La désunion de l’opposition et les divisions en son sein offrent un avantage considérable à Erdogan qui ne manquera pas d’en jouer. Cette politique consistant à diviser pour mieux régner est une habitude bien ancrée dans notre histoire depuis le sultan Abdülhamid II. La question kurde en offre un bon exemple. Une moitié de l’électorat kurde a voté en faveur d’Erdogan lors du référendum. Il suffirait qu’Erdogan fasse une ou deux déclarations en faveur d’un règlement pacifique de la question kurde pour que cela augmente. Une autre possibilité serait qu’Erdogan remette son parti en ordre de marche. Les élections locales, législatives et présidentielles se tiendront toutes trois en 2019. Pour Erdogan, elles forment un tout. Il pourrait tenter de mobiliser ses troupes dans l’esprit de l’AKP de la première période.
Le slogan de la « Nouvelle Turquie » s’est rapidement démonétisé et appartient plus ou moins au passé. Quelle sera le nouveau mot d’ordre de l’AKP ?
Il semble bien qu’en lieu et place d’une Turquie en pleine démocratisation et soumise à un train continue de réformes, nous aurons droit à un discours et un positionnement politiques mettant l’accent sur une identité plus fermée et conservatrice. C’est en tout ce dont attestent le populisme de l’AKP et l’ordre constitutionnel patriarcal instauré par le pouvoir. Le mot d’ordre au sein de l’AKP sera celui d’une République conservatrice.
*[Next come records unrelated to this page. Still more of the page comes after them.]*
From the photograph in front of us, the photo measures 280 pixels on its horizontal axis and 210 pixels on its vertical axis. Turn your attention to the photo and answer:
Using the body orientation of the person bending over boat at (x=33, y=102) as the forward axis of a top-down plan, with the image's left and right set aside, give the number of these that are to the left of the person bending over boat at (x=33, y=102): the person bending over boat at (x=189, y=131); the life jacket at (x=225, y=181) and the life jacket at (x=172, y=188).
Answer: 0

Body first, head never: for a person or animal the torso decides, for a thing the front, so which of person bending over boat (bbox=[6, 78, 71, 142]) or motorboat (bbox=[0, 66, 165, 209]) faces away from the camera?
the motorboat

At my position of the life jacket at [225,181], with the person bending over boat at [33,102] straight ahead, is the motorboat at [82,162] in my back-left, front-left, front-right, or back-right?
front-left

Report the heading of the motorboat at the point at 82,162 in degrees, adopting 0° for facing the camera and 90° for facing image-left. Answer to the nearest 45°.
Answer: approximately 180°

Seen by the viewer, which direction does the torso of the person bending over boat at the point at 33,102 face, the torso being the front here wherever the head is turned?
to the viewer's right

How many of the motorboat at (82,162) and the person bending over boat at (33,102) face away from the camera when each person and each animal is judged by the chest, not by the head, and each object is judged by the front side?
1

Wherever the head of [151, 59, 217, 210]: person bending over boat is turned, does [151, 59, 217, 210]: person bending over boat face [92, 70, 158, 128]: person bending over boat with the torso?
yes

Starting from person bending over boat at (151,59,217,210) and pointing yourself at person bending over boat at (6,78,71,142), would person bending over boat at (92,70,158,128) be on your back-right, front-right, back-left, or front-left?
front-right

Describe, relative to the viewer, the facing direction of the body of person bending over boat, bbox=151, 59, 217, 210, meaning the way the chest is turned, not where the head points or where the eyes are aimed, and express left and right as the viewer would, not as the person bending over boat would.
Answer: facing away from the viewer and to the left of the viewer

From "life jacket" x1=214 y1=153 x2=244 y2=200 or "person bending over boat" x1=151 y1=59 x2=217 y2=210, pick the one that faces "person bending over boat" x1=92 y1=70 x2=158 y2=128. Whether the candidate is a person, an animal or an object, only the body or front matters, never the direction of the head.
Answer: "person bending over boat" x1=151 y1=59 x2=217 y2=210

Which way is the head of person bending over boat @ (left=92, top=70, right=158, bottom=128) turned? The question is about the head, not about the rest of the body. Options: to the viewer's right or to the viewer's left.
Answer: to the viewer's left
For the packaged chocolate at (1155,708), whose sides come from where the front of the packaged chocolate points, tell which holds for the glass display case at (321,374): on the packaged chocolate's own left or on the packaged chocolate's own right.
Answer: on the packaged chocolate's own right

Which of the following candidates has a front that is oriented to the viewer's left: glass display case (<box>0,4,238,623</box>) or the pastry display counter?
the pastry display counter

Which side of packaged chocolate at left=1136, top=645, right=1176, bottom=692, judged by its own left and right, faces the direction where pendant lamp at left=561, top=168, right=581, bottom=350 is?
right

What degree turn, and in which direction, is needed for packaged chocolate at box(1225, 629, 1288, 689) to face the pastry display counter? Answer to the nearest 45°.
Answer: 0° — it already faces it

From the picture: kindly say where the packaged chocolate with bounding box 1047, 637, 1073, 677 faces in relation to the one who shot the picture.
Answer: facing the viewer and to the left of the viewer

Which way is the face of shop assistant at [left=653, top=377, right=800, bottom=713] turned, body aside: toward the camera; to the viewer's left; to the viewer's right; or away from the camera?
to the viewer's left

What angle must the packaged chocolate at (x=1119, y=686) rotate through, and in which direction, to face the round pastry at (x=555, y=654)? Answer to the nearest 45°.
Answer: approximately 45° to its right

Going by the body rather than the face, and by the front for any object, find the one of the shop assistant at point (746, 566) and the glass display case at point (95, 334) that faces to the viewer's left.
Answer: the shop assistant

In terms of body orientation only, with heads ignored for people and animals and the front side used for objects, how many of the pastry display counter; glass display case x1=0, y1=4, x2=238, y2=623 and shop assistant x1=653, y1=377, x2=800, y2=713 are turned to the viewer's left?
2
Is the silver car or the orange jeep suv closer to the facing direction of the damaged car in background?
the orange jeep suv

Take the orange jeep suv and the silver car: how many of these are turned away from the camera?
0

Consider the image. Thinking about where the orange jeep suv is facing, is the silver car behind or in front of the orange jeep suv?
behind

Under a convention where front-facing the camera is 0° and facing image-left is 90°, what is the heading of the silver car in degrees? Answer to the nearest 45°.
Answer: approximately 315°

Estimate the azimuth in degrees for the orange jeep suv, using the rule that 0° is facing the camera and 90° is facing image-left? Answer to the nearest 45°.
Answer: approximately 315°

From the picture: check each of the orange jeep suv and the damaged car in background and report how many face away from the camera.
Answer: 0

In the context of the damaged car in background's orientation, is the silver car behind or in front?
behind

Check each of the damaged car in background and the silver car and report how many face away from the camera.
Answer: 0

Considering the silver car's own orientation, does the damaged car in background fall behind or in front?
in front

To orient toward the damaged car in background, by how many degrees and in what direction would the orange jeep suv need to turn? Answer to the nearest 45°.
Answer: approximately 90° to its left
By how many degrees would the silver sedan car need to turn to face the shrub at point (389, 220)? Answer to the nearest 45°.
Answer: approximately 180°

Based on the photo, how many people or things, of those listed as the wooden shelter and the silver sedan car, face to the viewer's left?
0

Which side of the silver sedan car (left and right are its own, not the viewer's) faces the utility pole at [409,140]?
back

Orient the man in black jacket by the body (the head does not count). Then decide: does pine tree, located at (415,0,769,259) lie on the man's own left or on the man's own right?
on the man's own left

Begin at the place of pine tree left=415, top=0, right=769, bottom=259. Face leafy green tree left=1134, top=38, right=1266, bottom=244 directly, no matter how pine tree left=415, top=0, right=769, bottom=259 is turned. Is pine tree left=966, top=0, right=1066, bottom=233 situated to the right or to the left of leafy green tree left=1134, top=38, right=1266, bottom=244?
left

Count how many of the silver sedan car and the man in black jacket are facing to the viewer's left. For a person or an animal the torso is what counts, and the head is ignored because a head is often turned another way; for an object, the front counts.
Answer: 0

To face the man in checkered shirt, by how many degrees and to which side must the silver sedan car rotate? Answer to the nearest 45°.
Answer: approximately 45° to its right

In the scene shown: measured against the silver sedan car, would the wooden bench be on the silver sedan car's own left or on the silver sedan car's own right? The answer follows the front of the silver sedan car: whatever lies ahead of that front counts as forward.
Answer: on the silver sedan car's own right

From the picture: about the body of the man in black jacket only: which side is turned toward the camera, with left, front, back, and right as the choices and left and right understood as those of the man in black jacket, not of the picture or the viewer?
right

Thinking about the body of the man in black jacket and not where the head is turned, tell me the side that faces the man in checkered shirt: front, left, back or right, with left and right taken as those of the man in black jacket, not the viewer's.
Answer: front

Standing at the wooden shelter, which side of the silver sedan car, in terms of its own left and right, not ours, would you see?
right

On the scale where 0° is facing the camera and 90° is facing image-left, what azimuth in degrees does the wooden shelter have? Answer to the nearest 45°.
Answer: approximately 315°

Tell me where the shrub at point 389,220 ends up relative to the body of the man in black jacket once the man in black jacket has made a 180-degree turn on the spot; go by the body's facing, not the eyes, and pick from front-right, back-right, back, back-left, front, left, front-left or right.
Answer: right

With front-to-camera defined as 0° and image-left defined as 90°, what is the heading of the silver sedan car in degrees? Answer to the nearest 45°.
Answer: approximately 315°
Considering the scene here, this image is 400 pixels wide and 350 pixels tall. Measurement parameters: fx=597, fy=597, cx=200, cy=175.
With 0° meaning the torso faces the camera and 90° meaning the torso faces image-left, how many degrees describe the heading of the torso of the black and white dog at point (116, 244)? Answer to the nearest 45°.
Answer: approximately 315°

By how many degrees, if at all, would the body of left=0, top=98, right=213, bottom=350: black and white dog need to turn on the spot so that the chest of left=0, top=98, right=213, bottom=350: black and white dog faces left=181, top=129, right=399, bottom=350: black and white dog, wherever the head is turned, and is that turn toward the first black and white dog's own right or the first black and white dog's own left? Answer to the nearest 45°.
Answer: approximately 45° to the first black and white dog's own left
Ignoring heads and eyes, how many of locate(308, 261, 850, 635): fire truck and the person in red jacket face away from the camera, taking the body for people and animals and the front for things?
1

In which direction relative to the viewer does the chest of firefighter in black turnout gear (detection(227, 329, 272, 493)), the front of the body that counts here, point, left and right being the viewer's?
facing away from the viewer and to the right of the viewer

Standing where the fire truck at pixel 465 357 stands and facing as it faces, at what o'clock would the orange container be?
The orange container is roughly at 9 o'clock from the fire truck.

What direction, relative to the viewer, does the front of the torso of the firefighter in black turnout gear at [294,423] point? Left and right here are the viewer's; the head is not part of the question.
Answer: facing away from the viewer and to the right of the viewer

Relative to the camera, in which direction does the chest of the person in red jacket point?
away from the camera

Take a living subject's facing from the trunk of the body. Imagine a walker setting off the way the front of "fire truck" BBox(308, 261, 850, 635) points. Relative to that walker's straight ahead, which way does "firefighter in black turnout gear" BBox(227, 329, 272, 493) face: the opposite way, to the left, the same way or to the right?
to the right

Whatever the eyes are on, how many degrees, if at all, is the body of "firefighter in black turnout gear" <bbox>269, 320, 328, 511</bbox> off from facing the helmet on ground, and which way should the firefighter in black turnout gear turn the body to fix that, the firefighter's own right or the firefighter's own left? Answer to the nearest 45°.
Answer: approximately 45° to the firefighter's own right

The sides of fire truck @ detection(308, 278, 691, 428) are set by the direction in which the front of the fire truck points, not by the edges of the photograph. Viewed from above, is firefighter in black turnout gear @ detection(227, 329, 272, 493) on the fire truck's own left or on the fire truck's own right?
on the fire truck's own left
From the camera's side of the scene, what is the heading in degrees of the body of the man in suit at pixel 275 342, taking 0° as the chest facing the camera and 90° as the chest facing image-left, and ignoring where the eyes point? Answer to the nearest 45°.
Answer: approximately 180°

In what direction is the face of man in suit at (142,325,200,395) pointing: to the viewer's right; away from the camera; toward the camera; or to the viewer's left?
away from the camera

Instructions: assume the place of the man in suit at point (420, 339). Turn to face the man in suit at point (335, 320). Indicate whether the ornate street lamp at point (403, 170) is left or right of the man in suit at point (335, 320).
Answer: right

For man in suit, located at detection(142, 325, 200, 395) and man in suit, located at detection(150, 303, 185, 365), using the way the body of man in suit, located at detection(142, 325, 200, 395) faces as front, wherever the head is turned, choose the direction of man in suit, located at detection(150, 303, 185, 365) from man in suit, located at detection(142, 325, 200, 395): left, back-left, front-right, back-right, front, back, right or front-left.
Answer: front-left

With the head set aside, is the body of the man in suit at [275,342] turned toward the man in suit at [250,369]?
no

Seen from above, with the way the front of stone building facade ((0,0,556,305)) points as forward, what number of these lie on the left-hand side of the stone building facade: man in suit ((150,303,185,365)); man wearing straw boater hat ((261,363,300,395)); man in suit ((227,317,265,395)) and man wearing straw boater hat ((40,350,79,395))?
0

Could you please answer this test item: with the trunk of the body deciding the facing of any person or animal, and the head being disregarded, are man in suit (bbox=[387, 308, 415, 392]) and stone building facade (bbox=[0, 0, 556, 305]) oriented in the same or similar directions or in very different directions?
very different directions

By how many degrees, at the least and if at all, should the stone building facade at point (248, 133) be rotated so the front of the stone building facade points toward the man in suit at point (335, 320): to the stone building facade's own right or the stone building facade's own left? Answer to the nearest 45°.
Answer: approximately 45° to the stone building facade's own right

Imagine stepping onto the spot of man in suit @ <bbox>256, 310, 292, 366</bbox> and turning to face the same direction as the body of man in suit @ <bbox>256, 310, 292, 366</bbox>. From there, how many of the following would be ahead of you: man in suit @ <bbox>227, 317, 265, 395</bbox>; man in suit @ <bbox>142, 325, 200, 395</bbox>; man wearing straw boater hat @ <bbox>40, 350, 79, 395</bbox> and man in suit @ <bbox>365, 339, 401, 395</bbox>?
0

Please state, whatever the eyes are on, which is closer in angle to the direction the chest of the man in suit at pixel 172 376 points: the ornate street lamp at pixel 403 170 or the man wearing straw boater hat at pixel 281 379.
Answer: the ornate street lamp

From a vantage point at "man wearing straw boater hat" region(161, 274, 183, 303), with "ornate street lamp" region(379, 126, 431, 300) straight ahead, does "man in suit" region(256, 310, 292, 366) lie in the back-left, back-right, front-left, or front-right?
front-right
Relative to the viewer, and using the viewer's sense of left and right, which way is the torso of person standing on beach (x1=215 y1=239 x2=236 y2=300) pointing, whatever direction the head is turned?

Les Kurdes ne sont pas en capacité de présenter un candidat qui serait susceptible de passer le premier tour. Ils doivent donc faire un choix. Ces derniers temps, ils ont apporté leur soutien au CHP, mais dès qu’il est question du problème kurde ni Kılıçdaroğlu ni Akşener ne prennent franchement position. Pour quelle politique va opter le HDP ?
La question des électeurs kurdes est très importante. Ceux qui votent actuellement en faveur de l’AKP continueront selon toute probabilité de le faire. Mais il y a un paradoxe intéressant : si Akşener s’oppose trop frontalement aux Kurdes, cela profitera à Devlet Bahçeli. Ce dilemme vaut également pour Erdogan. S’il obtient le vote des Kurdes, il perdra des voix auprès d’autres parties de son électorat. Les candidats aux présidentielles devront prendre garde à cela. Difficile de savoir ce qui peut se passer dans la période qui précédera les élections de 2019 mais en tout le cas, on ne s’attend pas à un revirement concernant la question kurde. Ce n’est malheureusement pas à l’ordre du jour en Turquie. Nous vivons une période extrêmement nationaliste avec une coalition antikurde (AKP-MHP) au pouvoir. L’électorat kurde pèse assurément mais qui s’adresse à lui ? C’est tout le problème. Parler avec le HDP, c’est changer de politique et proposer une solution pacifique au conflit kurde. Or dans un tel climat politique, il faut s’attendre à ce qu’on aborde de moins en moins ouvertement la question kurde et à voir une partie de l’électorat kurde passer progressivement dans le camp de l’opposition. Cela dit le profil du candidat reste déterminant.
Existe-t-il en Turquie un candidat capable de rallier les suffrages sur son nom ?
C’est très improbable mais si jamais Abdullah Gül, l’ancien président, se présentait comme candidat, alors il y aurait une confrontation de grande ampleur dont Gül pourrait sortir gagnant. Ce serait une véritable séisme pour la Turquie. Ni Akşener ni Kılıçdaroğlu ne sont de la trempe de Gül. Dans cette société, la parole d’un homme politique conservateur pèse bien plus lourd. Abdullah Gül a beau venir de l’islam politique, il pourrait permettre à l’opposition de passer outre ses divisions.